Common Ridings and Civic Week events make up the fabric of Borders life, with the summer months peppered with week-long celebrations held in towns and villages throughout the region. The Braw Lads’ Gathering is held in the first week of July and is led by the town’s nominated Braw Lad and Braw Lass, who head the festivities and represent Galashiels at the other towns’ events.
The mural depicts the Braw Lad with the flag aloft in ceremony, an image that is a central scene during the week-long event. Then, a Braw Lad is holding a flag as if he were riding over Gala Hill, the main ride-out on the morning of The Gathering. Finally, there is an image of the Braw Lad ‘Dipping the Flag’ depicting the final Act of Homage at the War Memorial on Gala Day, an act of remembrance to commemorate the sacrifice made by those from Galashiels who lost their lives in World Wars I and II and subsequent conflicts.
The mural also shows the Mixing of the Roses ceremony at the Market Cross. This aspect of Braw Lads Week is in recognition of the marriage of James IV of Scotland to Margaret Tudor in 1503, which took place at or close to where the Market Cross has stood since the 1600s. This marriage is often referred to as ‘The Marriage of the Thistle and the Rose’, which led to the unification of the Crowns 100 years later.
The background colour is coincidentally like a ‘soor ploom’ – a reference to the earliest record of Galashiels in 1337, where an invading party of Englishmen stopped on retreat from Edinburgh before crossing the Tweed, scouting around for wild plums. A group of Gala lads learned of this party, rushed on them, and killed them all. The village people congratulated the lads, referring to them as the “Soor Plooms O’Galashiels.” The Soor Ploom became the badge and emblem of the Burgh.

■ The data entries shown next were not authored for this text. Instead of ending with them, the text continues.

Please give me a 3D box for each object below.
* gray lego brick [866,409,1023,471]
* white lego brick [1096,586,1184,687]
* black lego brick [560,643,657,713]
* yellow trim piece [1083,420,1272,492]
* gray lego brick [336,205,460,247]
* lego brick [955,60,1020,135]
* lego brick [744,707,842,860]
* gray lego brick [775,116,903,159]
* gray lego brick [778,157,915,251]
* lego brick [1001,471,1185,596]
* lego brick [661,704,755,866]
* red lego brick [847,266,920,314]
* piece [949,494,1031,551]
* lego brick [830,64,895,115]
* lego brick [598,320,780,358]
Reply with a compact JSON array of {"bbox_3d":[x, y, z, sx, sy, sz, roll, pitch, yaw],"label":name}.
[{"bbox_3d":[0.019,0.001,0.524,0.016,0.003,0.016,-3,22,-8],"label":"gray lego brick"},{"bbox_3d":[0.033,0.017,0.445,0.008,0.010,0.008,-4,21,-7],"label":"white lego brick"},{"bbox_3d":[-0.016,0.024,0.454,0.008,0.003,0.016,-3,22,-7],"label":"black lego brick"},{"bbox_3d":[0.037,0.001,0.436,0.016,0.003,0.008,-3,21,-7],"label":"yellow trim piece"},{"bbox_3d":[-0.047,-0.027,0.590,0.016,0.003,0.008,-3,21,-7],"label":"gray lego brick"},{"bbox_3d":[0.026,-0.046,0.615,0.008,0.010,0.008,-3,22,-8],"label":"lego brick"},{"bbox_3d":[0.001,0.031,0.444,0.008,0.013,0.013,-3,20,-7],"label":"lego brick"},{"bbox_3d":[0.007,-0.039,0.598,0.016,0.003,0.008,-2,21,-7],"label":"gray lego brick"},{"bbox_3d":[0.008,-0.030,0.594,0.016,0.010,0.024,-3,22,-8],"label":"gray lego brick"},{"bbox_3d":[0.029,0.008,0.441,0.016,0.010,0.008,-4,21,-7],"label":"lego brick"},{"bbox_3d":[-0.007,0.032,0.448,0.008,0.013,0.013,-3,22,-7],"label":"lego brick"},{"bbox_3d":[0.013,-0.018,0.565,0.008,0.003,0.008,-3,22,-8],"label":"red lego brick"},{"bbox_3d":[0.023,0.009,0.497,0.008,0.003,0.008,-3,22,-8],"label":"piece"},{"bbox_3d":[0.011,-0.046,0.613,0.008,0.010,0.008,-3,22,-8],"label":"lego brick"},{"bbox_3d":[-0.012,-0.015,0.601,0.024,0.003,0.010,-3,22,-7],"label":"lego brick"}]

The mural also includes the black and white Shepherd’s Plaid pattern.
Source: John Gray
Sir Walter Scott
Sir Walter Scott, the famous author, was a friend and neighbour to Galashiels and frequently visited both for business and social purposes.
Town Bailie, George Hope-Tait, a recognised scholar of Scott, erected many plagues relating to Scott throughout Galashiels.
Building on the connection further, a plaque of Sir Walter Scott graces the gable end of a building in Bank Street, located opposite a plaque in Bank Close, that commemorates the attendance of Sir Walter Scott and James Hogg, the Ettrick Shepherd, at the Manufacturers Michaelmas Dinner in 1821. The dinner was held in the New Inn in what was then called Scott’s Place, which has since been renamed Bank Street.
In 1932, the Abbotsford Scott Fellowship, of which Bailie Tait was a founder member, was asked to come forward with a proposal to commemorate the centenary of Sir Walter Scott’s death. The Fellowship raised funds to finance a monument installed on Bank Street. The bronze bust of Sir Walter Scott is on a light grey granite plinth with an inset bronze panel depicting a bard and relief carving: `O Great and Gallant Scott’.
Source: John Gray
Shepherd’s Plaid Galashiels Heartland of the Borders
The Shepherd’s Plaid pattern was popularised by Sir Walter Scott, who chose it to show his support for the textile industry in the town. In reciprocal recognition of support, the people of Galashiels later adopted black and white as the town colours, and they are never more evident than during the Braw Lads’ Gathering when everyone is encouraged to wear or display black and white check ribbons and rosettes.
Mechanical Flow
The bright and colourful mural interprets how humans, machines and materials combine to create wonderful textile designs. The abstract concept aims to encapsulate the highly skilled craft of textile production heritage, pulled together using Galashiels ‘Heartland of the Borders’ colours. From left to right, there are:
Areas of different tweed patterns
Mechanical detail from a Dobcross Loom
Architectural detail from the building which houses the Great Tapestry of Scotland,
Graphic representation shapes the design of Abbotsford
Illustration of the Tweed Mill in Galashiels taking style influence from the Great Tapestry of Scotland.